The rights that the notion implies do not provide an understanding of other forms of slavery, especially where kinship and community relations figure centrally, and due to the structure of the political economy, the commodification of the bodies of others is not at issue. In the same vein, compulsive labor, so much a distinctive feature of the New World experience, brackets an understanding of those forms of slavery (for example, domestic slaves or slave educators in ancient Rome) that do not necessarily imply the same level of socially alienated compulsory work. Kopytoff suggests that conceptualizing slavery in terms of property and compulsory labor can only lead to the opposition slavery versus “freedom,” which is a Western Enlightenment construct, obscuring a more complex relationship with other categories (such as citizenship and other cultural modes of identification). Meillassoux and Kopytoff’s works have contributed to this displacement of concerns regarding slave and slavery by conceptualizing slavery as a dominant institution in Africa, in rupture with traditional Western constructs.

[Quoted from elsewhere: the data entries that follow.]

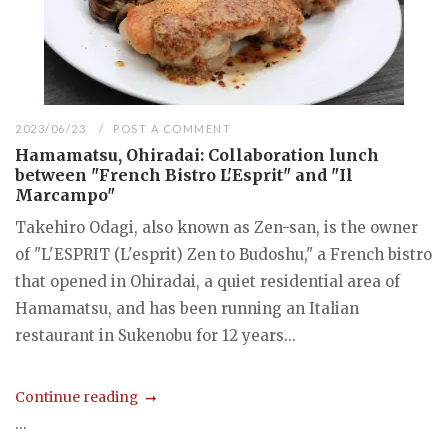
2023/06/23
POST A COMMENT
Hamamatsu, Ohiradai: Collaboration lunch
between "French Bistro L'Esprit" and "Il
Marcampo"
Takehiro Odagi, also known as Zen-san, is the owner
of "L'ESPRIT (L'esprit) Zen to Budoshu," a French bistro
that opened in Ohiradai, a quiet residential area of
Hamamatsu, and has been running an Italian
restaurant in Sukenobu for 12 years...
Continue reading
...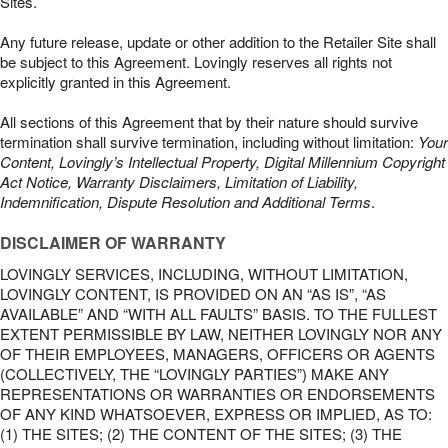
Sites.
Any future release, update or other addition to the Retailer Site shall
be subject to this Agreement. Lovingly reserves all rights not
explicitly granted in this Agreement.
All sections of this Agreement that by their nature should survive
termination shall survive termination, including without limitation:
Your
Content, Lovingly’s Intellectual Property, Digital Millennium Copyright
Act Notice, Warranty Disclaimers, Limitation of Liability,
Indemnification, Dispute Resolution and Additional Terms
.
DISCLAIMER OF WARRANTY
LOVINGLY SERVICES, INCLUDING, WITHOUT LIMITATION,
LOVINGLY CONTENT, IS PROVIDED ON AN “AS IS”, “AS
AVAILABLE” AND “WITH ALL FAULTS” BASIS. TO THE FULLEST
EXTENT PERMISSIBLE BY LAW, NEITHER LOVINGLY NOR ANY
OF THEIR EMPLOYEES, MANAGERS, OFFICERS OR AGENTS
(COLLECTIVELY, THE “LOVINGLY PARTIES”) MAKE ANY
REPRESENTATIONS OR WARRANTIES OR ENDORSEMENTS
OF ANY KIND WHATSOEVER, EXPRESS OR IMPLIED, AS TO:
(1) THE SITES; (2) THE CONTENT OF THE SITES; (3) THE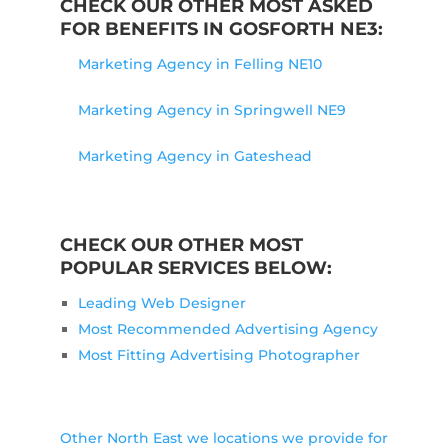
CHECK OUR OTHER MOST ASKED
FOR BENEFITS IN GOSFORTH NE3:
Marketing Agency in Felling NE10
Marketing Agency in Springwell NE9
Marketing Agency in Gateshead
CHECK OUR OTHER MOST
POPULAR SERVICES BELOW:
Leading Web Designer
Most Recommended Advertising Agency
Most Fitting Advertising Photographer
Other North East we locations we provide for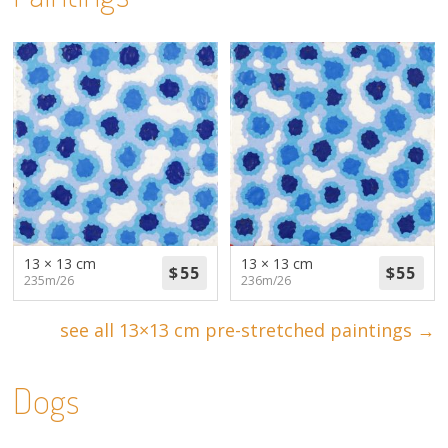
13 × 13 cm
13 × 13 cm
235m/26
236m/26
see all 13×13 cm pre-stretched paintings →
Dogs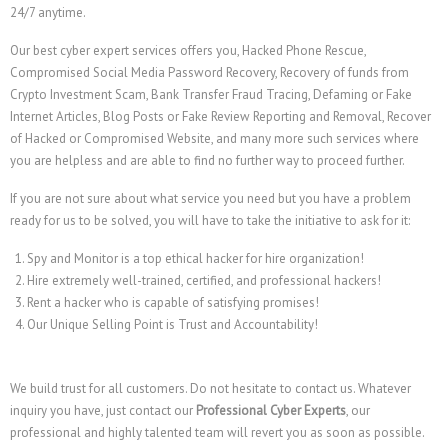
24/7 anytime.
Our best cyber expert services offers you, Hacked Phone Rescue,
Compromised Social Media Password Recovery, Recovery of funds from
Crypto Investment Scam, Bank Transfer Fraud Tracing, Defaming or Fake
Internet Articles, Blog Posts or Fake Review Reporting and Removal, Recover
of Hacked or Compromised Website, and many more such services where
you are helpless and are able to find no further way to proceed further.
If you are not sure about what service you need but you have a problem
ready for us to be solved, you will have to take the initiative to ask for it:
Spy and Monitor is a top ethical hacker for hire organization!
Hire extremely well-trained, certified, and professional hackers!
Rent a hacker who is capable of satisfying promises!
Our Unique Selling Point is Trust and Accountability!
We build trust for all customers. Do not hesitate to contact us. Whatever
inquiry you have, just contact our
Professional Cyber Experts
, our
professional and highly talented team will revert you as soon as possible.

Anthropology has not been fully at ease in theorizing slavery. Indeed, a thorough review of anthropological research on slavery does not take us much further than it took Kopytoff or Meillassoux, almost a quarter of a century ago. It is perhaps the recency and even the contemporaneity of the phenomenon that define this uneasiness and “silence” of anthropology to generate serious and sustained theoretical considerations. Moreover, the study of slavery from the anthropological perspective presupposes an epistemological evaluation of the condition for a possible legitimacy of its own discourse about an object that partially was instituted out of a shared rationalization process. Anthropological narratives about slavery emerged at the core of a crucial contradiction in which both, modern consciousness about slavery and the “primitive other,” raison d’être of classical anthropology, were engendered by the same Enlightenment project. The latter provided the analytical tools to think about primitive societies and their primitive practices—such as slavery—while, paradoxically, its enlightened philosophers were claiming freedom for those outside the dark world of slavery to guide the path of humanity. The task for anthropology is thus to evacuate the heavy ethnocentric biases that are embedded in these analytical categories to think about societies and slavery and to move beyond the established analytical framework that is too present in the traditional historiography and sociology of slavery.
References:
- Meillassoux, C. (1986). Anthropologie de Yesclavage: Le ventre de fer et d’argent. Paris: Presses Universitaires de France.
- Miers, S., & Kopytoff, I. (Eds.). (1977). Slavery in Africa: Historical and anthropological perspectives. Madison: University of Wisconsin Press.
- Patterson, O. (1982). Slavery and social death: A comparative study. Cambridge, MA: Harvard University Press.
- Watson, J. L. (1980). Asian and African systems of slavery. Oxford, UK: Blackwell.